Perhaps, however, the most important structural finding from this investigation is one which is of deeper significance, relates to attitudinal responses and which has only been addressed superficially in discussions of really responsive approaches to date. Attitudinal approaches of professional practitioners presents serious ethical challenges to the individual. Impartiality forms the cornerstone of the RTPI Professional Code of Conduct [49] and while practitioners are bound to discharge their duty to their employers with due care and diligence, they must remain cognisant of their overarching duty to the public interest. As such they must take a utilitarian stance and not be influenced by personal like or dislike for perceived offenders but focussed upon an outcome for the common good. Similarly, they must be prepared to speak fearlessly in the face of adversity albeit when it means dissenting from the desires of those in higher positions of power, risking consequences which may ultimately be detrimental to their career progression. In this context, external policing of misconduct is procedurally impossible, but cognisance that such behaviour is unacceptable is imperative. Worryingly, a number of respondents stated that they prefer to remain silent rather than express their discontent with an enforcement decision by superiors. Planners must be prepared to “speak truth to power” or inevitably the discipline will be faced with a crisis of both truth and trust which will undermine the legitimacy of the entire planning profession.

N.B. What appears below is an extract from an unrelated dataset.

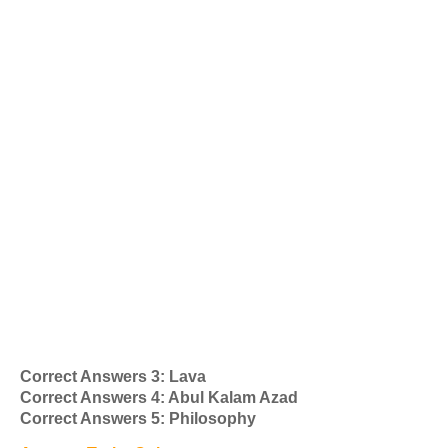
Correct Answers 3: Lava
Correct Answers 4: Abul Kalam Azad
Correct Answers 5: Philosophy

In conclusion, whilst it is clear that there is much to learn in terms of operational practice for built heritage protection, useful lessons can be learnt which are of relevance not only to planning enforcement but the wider regulatory arena, particularly with regard to how really responsive approaches can foster the development of new instruments in the form of legislative toolkits, technologically driven risk-based monitoring and collaborative approaches underpinned by transparency, consistency, and proportionality. At a more substantive level, it is clear that theory informs practice. It enables decision makers to divorce themselves from micromanagement and view institutional and operational frameworks in their entirety. Whilst the enforcement equation remains complex, recognition of the need for synergy between normative modelling and instrumentalism is imperative. Theory and practice are inextricably linked and it is only though recognition of the need to develop this dynamic that our rudimentary knowledge of planning enforcement dynamics will begin to grow.